Pêssego — Os romanos costumavam usar o vocábulo malum (“maçã”) também como um sinônimo genérico para fruto. Assim, o marmelo era o malum cydonium (“fruto de Cidônia”, uma cidade de Creta), a romã era o malum granatum (“fruto com grãos”), a laranja era o malum aurantium (“fruto dourado”). O pêssego era chamado de malum persicum (“fruto da Pérsia”), porque os romanos pensavam que ele tivesse sido trazido de lá pelos soldados de Alexandre Magno. O adjetivo persicum tornou-se pessicum, pessica e mais tarde pesca, produzindo pêssego no português, pêche no francês, peach no inglês e pesca no italiano.

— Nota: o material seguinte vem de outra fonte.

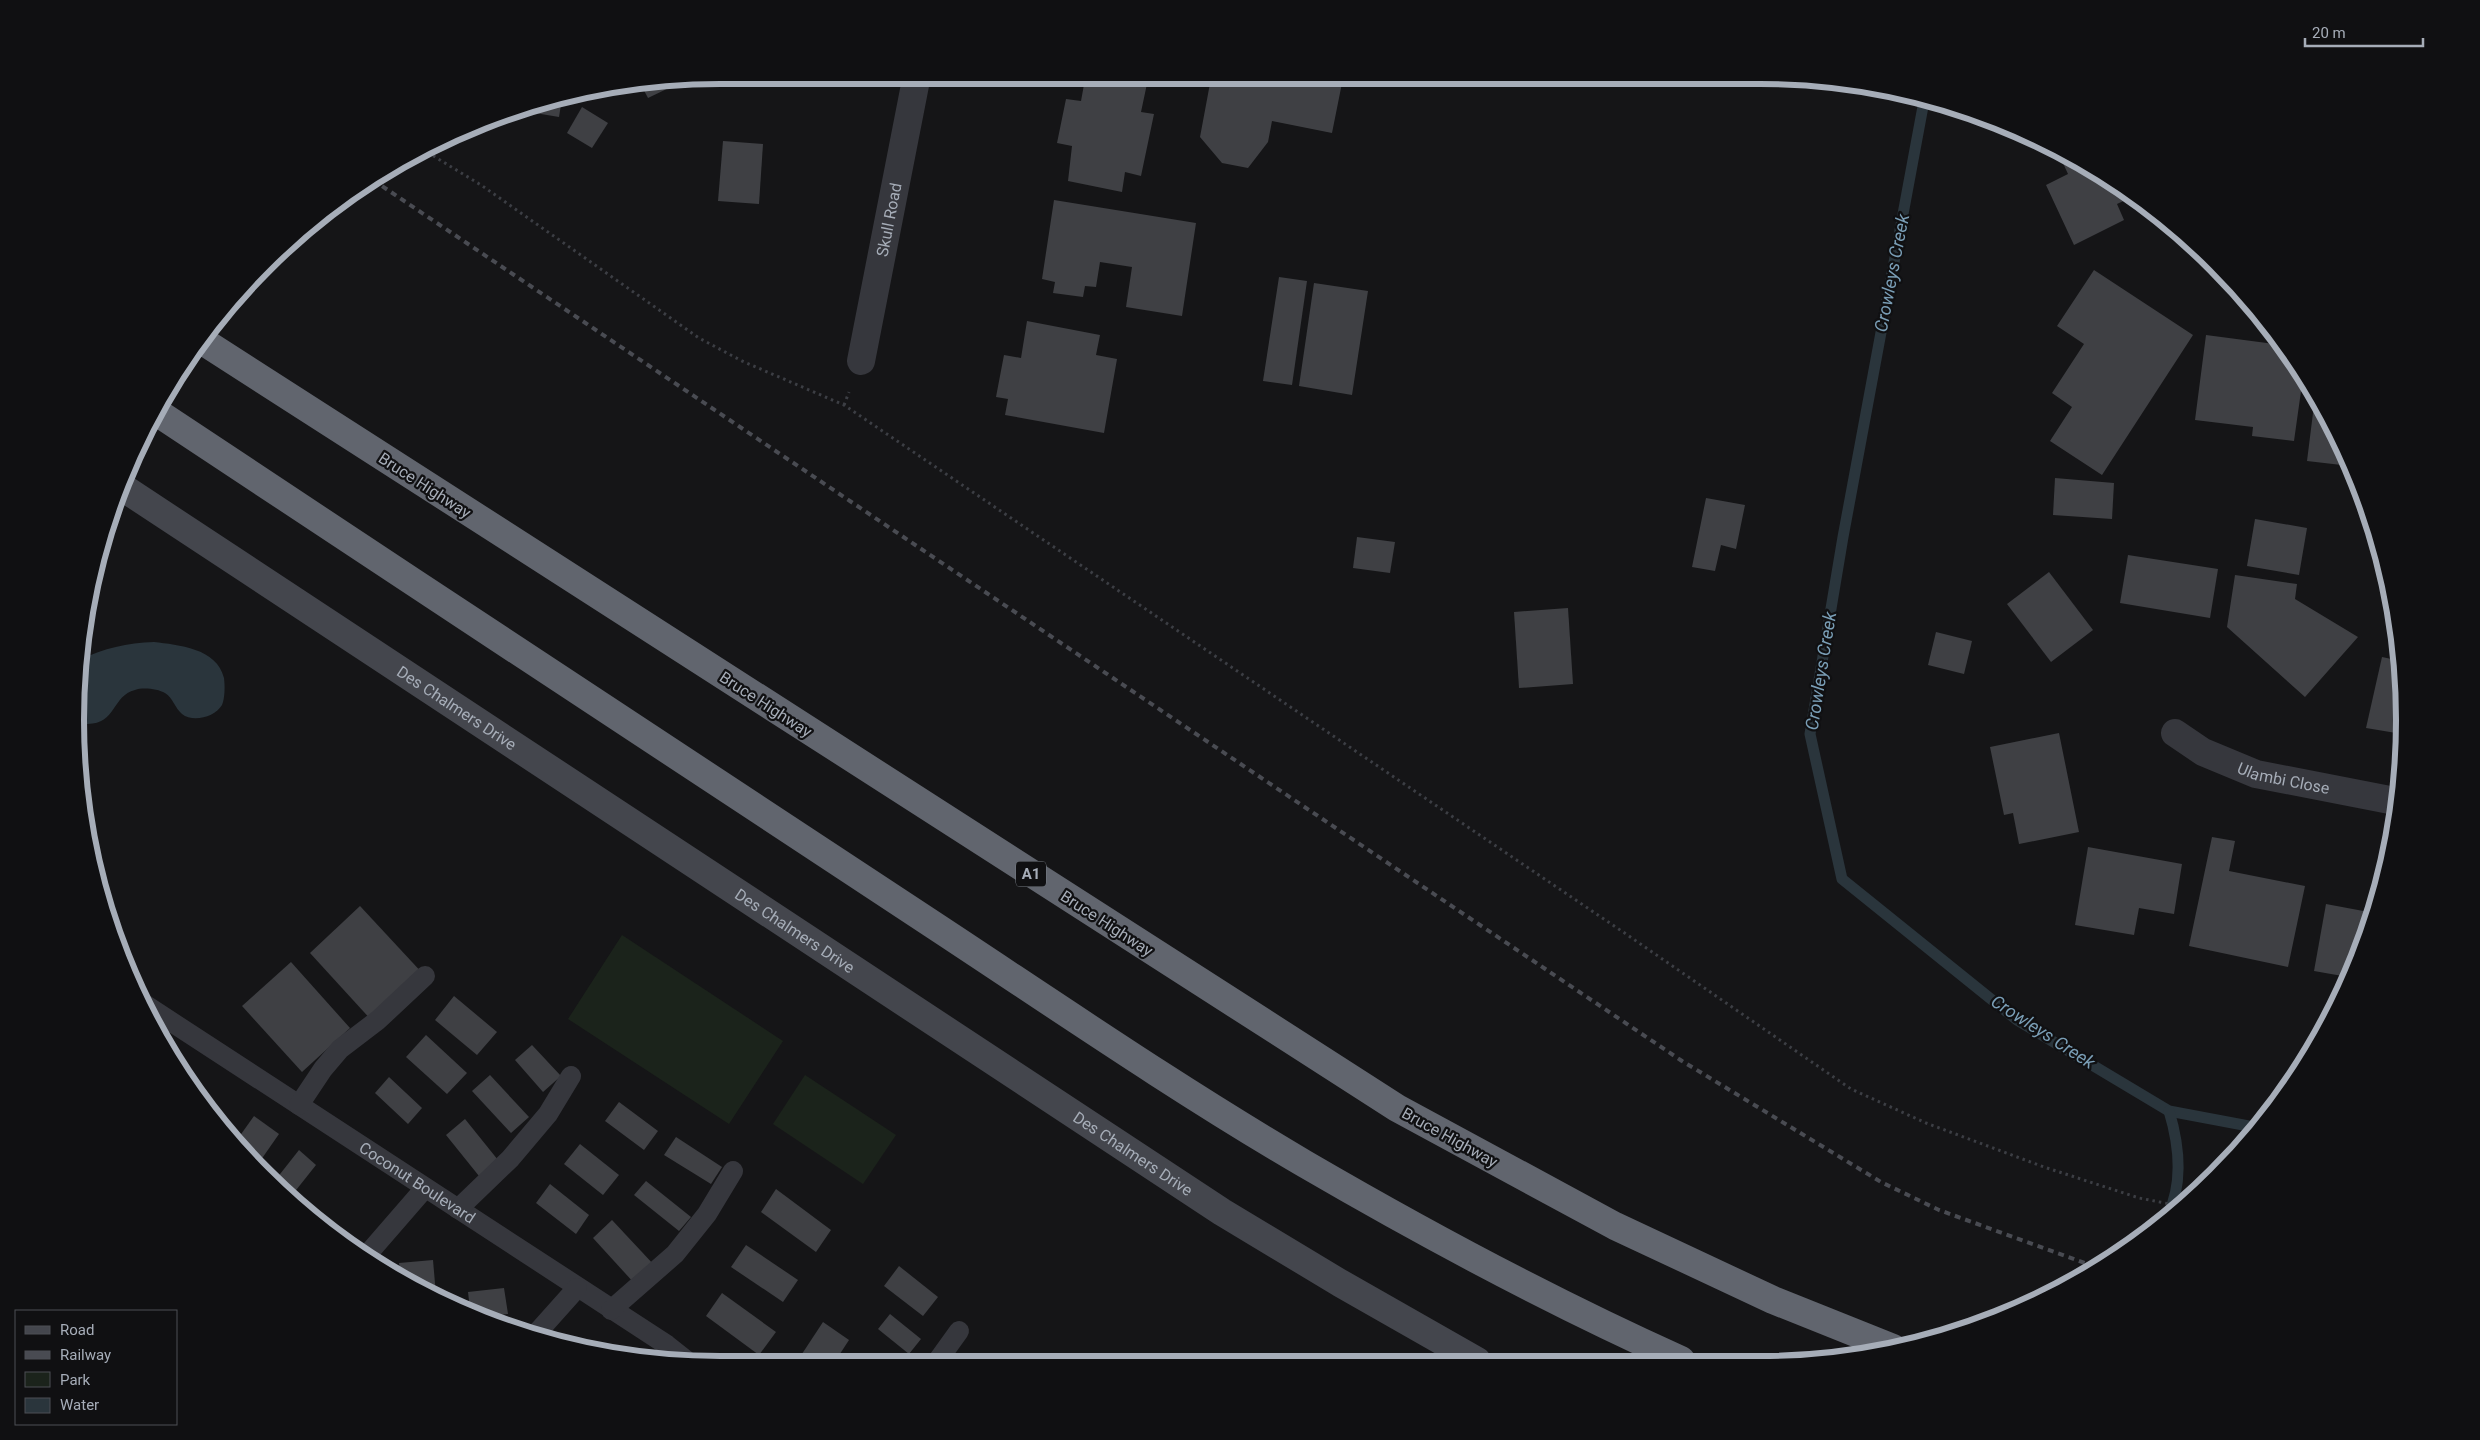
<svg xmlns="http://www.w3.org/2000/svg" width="2480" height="1440" viewBox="0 0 2480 1440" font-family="Roboto,sans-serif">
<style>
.green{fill:#1b231b}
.water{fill:#2a353c}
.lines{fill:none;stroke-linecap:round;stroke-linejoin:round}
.stream{stroke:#2a353c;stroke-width:11}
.building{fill:#3f4044}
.path{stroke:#3c3e44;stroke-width:3;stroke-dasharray:2.5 4;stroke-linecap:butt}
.lane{stroke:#36373d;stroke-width:20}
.street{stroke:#36373d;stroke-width:28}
.secondary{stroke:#44464d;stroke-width:28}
.highway{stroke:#61656e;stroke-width:28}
.rail{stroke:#494b52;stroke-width:4;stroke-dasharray:6 5;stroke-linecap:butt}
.labels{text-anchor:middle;stroke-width:4.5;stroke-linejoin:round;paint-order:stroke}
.shield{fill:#101012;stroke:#797e86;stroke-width:1}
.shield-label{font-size:15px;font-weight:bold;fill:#a6adb8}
.street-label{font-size:16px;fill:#a6adb8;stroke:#101012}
.water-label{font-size:18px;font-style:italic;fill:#7a9eb6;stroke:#101012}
.rim{fill:none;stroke:#a6adb8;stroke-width:6}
</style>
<rect width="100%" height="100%" fill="#151517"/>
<g class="green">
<path d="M622,935L783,1041L729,1124L568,1019Z"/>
<path d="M805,1075L896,1135L863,1184L773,1124Z"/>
</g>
<path class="water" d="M154,642C178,645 217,648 224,678C225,686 225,698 222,705C215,717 193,723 182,714C175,708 173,698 165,693C158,689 143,687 135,690C110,696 117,730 78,723L80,660C104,648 127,643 154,642Z"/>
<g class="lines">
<g class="stream">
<path d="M1924,101L1843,537L1810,734L1842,879L2017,1020L2169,1111L2254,1127"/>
<path d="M2168,1215C2183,1183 2179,1144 2169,1111"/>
</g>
</g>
<g class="building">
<path d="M1211,78H1343L1332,133L1272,121L1268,142L1248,168L1222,163L1200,137Z"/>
<path d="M1085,79H1148L1141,112L1154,114L1141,176L1125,172L1122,192L1068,181L1072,146L1057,143L1066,99L1081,101Z"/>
<path d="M673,80L675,85L648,98L639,81Z"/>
<path d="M562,98L559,117L535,113L537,104Z"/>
<path d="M582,107L608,123L592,148L567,133Z"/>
<path d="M723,141L763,144L759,204L718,201Z"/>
<path d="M2057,150L2083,162L2132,197L2117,204L2124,220L2074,245L2046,185L2068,174Z"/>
<path d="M1054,200L1196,223L1182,316L1126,307L1132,267L1100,262L1096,287L1085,286L1083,297L1053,293L1055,282L1042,279Z"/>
<path d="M2094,270L2193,335L2102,475L2050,441L2072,407L2052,393L2084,344L2057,326Z"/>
<path d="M1279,277L1307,281L1292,385L1263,381Z"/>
<path d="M1314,283L1368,291L1352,395L1299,386Z"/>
<path d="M1027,321L1100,335L1096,355L1117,359L1104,433L1005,415L1008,399L996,397L1004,355L1021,358Z"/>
<path d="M2206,335L2282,345L2303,377L2294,441L2252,436L2253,427L2195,420Z"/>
<path d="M2315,397L2339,435L2350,466L2307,461Z"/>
<path d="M2055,478L2114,483L2112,519L2053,515Z"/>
<path d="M1706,498L1745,505L1736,549L1721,545L1715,571L1692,567Z"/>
<path d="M2255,519L2307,528L2299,575L2247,566Z"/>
<path d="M1357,537L1395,542L1390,573L1353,568Z"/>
<path d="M2128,555L2218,569L2210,618L2120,603Z"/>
<path d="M2049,572L2093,630L2051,662L2007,604Z"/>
<path d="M2235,575L2297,584L2295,599L2358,637L2305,697L2227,627Z"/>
<path d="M1568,608L1573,684L1519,688L1514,612Z"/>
<path d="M1936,632L1972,641L1964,674L1928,665Z"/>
<path d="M2382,657L2401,661L2404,678L2402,734L2366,728Z"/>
<path d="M2059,733L2079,832L2019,844L2013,813L2004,815L1990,747Z"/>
<path d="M2212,837L2235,841L2229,871L2305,886L2288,967L2189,946Z"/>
<path d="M2088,847L2182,864L2174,914L2139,908L2134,935L2075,925Z"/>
<path d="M2326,904L2374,913L2371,928L2348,977L2314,971Z"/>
<path d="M360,906L425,976L374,1023L310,953Z"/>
<path d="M291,962L350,1028L302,1072L242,1006Z"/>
<path d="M454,996L497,1032L477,1055L435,1020Z"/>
<path d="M426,1035L467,1073L447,1094L406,1057Z"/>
<path d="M532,1045L561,1076L543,1092L515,1060Z"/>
<path d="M490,1075L529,1117L511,1133L472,1091Z"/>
<path d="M389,1077L422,1108L408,1124L375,1093Z"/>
<path d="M619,1102L658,1131L644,1150L605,1121Z"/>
<path d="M254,1116L279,1134L256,1167L234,1144Z"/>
<path d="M465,1119L498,1160L479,1176L446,1135Z"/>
<path d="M676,1137L722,1167L711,1184L664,1155Z"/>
<path d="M580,1144L619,1175L603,1195L564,1164Z"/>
<path d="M299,1150L316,1165L289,1199L273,1183Z"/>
<path d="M646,1181L691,1217L679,1231L634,1195Z"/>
<path d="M550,1184L589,1215L576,1234L536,1203Z"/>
<path d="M776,1189L831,1230L816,1252L761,1212Z"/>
<path d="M612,1220L655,1266L635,1284L593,1238Z"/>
<path d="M746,1245L798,1280L783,1302L731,1267Z"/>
<path d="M433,1260L436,1295L401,1280L399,1263Z"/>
<path d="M899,1266L938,1297L923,1316L884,1286Z"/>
<path d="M504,1288L508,1314L488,1316L470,1309L468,1292Z"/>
<path d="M722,1293L776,1332L759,1355L706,1316Z"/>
<path d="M890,1314L921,1339L909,1354L878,1329Z"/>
<path d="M823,1322L849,1340L834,1363H796Z"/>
<path d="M871,1353L886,1363H864Z"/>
</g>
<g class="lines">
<g class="path">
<path d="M422,149L481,185L699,338L742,361L844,405L1626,934L1851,1089L1926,1123L2044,1167L2139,1198L2180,1206"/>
<path d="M844,405L849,392"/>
</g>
<g class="lane">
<path id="s1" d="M141,1002L667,1345L691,1364"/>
<path d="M299,1105L323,1069L340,1049L378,1020L425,976"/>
<path d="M458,1209L510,1159L548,1114L571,1076"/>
<path d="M366,1256L425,1188"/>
<path d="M611,1310L675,1254L707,1214L733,1171"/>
<path d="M535,1335L577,1288"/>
<path d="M936,1363L959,1331"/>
</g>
<g class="street">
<path id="s2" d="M861,361L916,80"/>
<path id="s3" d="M2175,733L2203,752L2256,774L2400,802"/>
</g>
<path class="secondary" id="s4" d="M122,487L1222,1212L1340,1283L1477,1361"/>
<g class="highway">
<path d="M201,340L1397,1108L1615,1226L1773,1300L1893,1348"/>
<path d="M155,411C414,582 672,755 932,924C1055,1005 1177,1089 1305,1164C1427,1235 1552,1302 1681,1360"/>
</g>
<path class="rail" d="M373,180L1682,1061L1881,1182L1939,1210L2096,1267"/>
</g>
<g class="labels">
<rect class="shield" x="1016" y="861.5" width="30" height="25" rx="4"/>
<g class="shield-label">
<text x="1031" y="879">A1</text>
</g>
<g class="street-label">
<text dy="6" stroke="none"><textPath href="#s2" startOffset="144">Skull Road</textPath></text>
<text transform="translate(425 485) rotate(33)" y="6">Bruce Highway</text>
<text transform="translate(766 704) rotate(33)" y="6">Bruce Highway</text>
<text dy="6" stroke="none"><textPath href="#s4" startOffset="401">Des Chalmers Drive</textPath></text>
<text dy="6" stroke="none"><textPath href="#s3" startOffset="119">Ulambi Close</textPath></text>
<text transform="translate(1107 923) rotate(33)" y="6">Bruce Highway</text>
<text dy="6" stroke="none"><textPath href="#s4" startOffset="806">Des Chalmers Drive</textPath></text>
<text transform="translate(1450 1137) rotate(29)" y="6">Bruce Highway</text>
<text dy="6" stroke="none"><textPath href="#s4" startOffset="1211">Des Chalmers Drive</textPath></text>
<text dy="6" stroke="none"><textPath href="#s1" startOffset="330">Coconut Boulevard</textPath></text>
</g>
<g class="water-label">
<text transform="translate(1892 273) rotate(-79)" y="6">Crowleys Creek</text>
<text transform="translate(1821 671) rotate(-81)" y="6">Crowleys Creek</text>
<text transform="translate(2043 1032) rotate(33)" y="6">Crowleys Creek</text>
</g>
</g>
<path d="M0 0H2480V1440H0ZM720 84H1760A636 636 0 0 1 2396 720V720A636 636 0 0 1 1760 1356H720A636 636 0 0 1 84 720V720A636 636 0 0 1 720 84Z" fill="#101012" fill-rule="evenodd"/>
<path class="rim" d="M720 84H1760A636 636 0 0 1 2396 720V720A636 636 0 0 1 1760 1356H720A636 636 0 0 1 84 720V720A636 636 0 0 1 720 84Z"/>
<rect x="15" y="1310" width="162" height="115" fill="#101012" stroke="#4c4f54"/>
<rect x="25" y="1326" width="25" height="8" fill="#44464d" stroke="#4c4f54"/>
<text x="60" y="1335" font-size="15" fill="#a6adb8">Road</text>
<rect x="25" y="1351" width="25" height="8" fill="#494b52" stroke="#4c4f54"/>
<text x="60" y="1360" font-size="15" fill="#a6adb8">Railway</text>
<rect x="25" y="1372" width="25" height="15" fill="#1b231b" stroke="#4c4f54"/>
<text x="60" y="1385" font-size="15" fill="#a6adb8">Park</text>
<rect x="25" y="1398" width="25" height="15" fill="#2a353c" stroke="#4c4f54"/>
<text x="60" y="1410" font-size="15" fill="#a6adb8">Water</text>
<path d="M2305 38v8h118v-8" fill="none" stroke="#a6adb8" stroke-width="2.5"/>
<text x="2312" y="38" font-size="15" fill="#a6adb8" stroke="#101012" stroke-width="4" paint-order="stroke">20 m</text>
</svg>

Portanto, é, embora não pareça, irmão de persa e persiana.
fígado — Os franceses, gulosos incorrigíveis, submetem a um cruel regime de superalimentação os gansos que utilizam no preparo do famoso patê de foie gras (literalmente, “fígado gordo”). Muito antes deles, no entanto, os romanos mais refinados já costumavam engordar os gansos com figos em passa, obtendo assim a requintada iguaria que chamavam de jecur ficatum (jecur é “fígado”; ficatum vem de ficus, “figo”; a tradução seria, portanto, algo assim como “fígado com figos”). Com o tempo, jecur foi abandonado e só restou ficatum, que produziu fígado no português, hígado no espanhol e fegato no italiano. Por isso, quando uma pessoa simples se queixa erroneamente de “dor no figo”, estamos diante de uma curiosa volta ao passado da palavra.